Yönerge A | Aşağıdaki kayıtlarda yer alan satırların hepsini hiç değiştirmeden yineleyin. Resimleri cevabın dışında bırakın.

Alıntı metin |
******

# Tengri, Ten, Tan - [Etymology]



## ancalimon

Bu sözcükler birbiriyle alakalı olabilir mi? Olabilirse bu nasıl açıklanır?

Tengri: Tanrı, gök

Ten: vücut, deri (Farsça'dan Türkçe'ye girmiş gösteriliyor)

Tan (Türkçe): ululuk, insan aklının almamasının tanımı, yuvarlak (daire içinde artı işareti, Tanrı'nın tanımı), güneşin doğuşu

Tan (İngilizce): bronzlaşmış deri,

tan (v.) late O.E. tannian "to convert hide into leather" (by steeping it in tannin), from M.L. tannare "tan, dye, a tawny color" (c.900), from tannum "crushed oak bark," used in tanning leather, probably from a Celtic source (e.g. Breton tann "oak tree"). The meaning "make brown by exposure to the sun" first recorded 1520s. To tan (someone's) hide in the figurative sense is from 1660s. The adj. tan  "of the color of tanned leather" is recorded from 1660s; the noun sense  of "bronze color imparted to skin by exposure to sun" is from 1749; as a  simple name for a brownish color, in any context, it is recorded from  1888. Related: Tanned; tanning.


----------



## macrotis

Aralarındaki -varsa-ilişkinin düzeyini bilmiyorum, ama bir kaç ek bilgi zarar vermez.

tian:


> 天 [tiān]
> 1. noun [天空] sky
> 2. noun [一昼夜] day
> 7. noun [自然] nature
> 8. noun [造物主] God
> 9. noun [神的住所] Heaven


ri:


> 日 [rì]
> 1. noun [太阳] sun
> 3. noun [天] day
> 7. noun [日本] Japan


dan:


> 旦 [dàn]
> 1. noun [早晨] dawn
> 2. noun [天] day


Sumerian DIN.GIR


----------



## ancalimon

Emeğin için çok teşekkür ederim. Saol.

******

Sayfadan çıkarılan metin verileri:
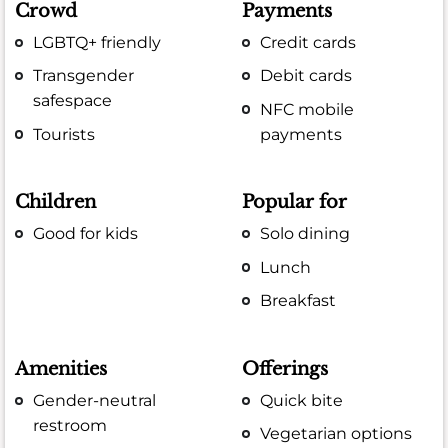
Crowd
Payments
LGBTQ+ friendly
Credit cards
Transgender
Debit cards
safespace
NFC mobile
Tourists
payments
Children
Popular for
Good for kids
Solo dining
Lunch
Breakfast
Amenities
Offerings
Gender-neutral
Quick bite
restroom
Vegetarian options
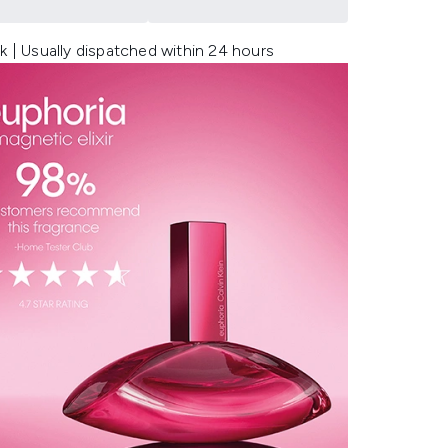
k | Usually dispatched within 24 hours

******

Yönerge B | Yukarıdaki Tengri, Ten ve Tan metninde "Tan (İngilizce): bronzlaşmış" sözlerinin geçtiği yerden başlayın, "Related: Tanned; tanning." sözlerinden sonra durun ve bu bölümü harfi harfine kopyalayın.

Cevap A |
Crowd
Payments
LGBTQ+ friendly
Credit cards
Transgender
Debit cards
safespace
NFC mobile
Tourists
payments
Children
Popular for
Good for kids
Solo dining
Lunch
Breakfast
Amenities
Offerings
Gender-neutral
Quick bite
restroom
Vegetarian options
k | Usually dispatched within 24 hours

Cevap B |
Tan (İngilizce): bronzlaşmış deri,

tan (v.) late O.E. tannian "to convert hide into leather" (by steeping it in tannin), from M.L. tannare "tan, dye, a tawny color" (c.900), from tannum "crushed oak bark," used in tanning leather, probably from a Celtic source (e.g. Breton tann "oak tree"). The meaning "make brown by exposure to the sun" first recorded 1520s. To tan (someone's) hide in the figurative sense is from 1660s. The adj. tan  "of the color of tanned leather" is recorded from 1660s; the noun sense  of "bronze color imparted to skin by exposure to sun" is from 1749; as a  simple name for a brownish color, in any context, it is recorded from  1888. Related: Tanned; tanning.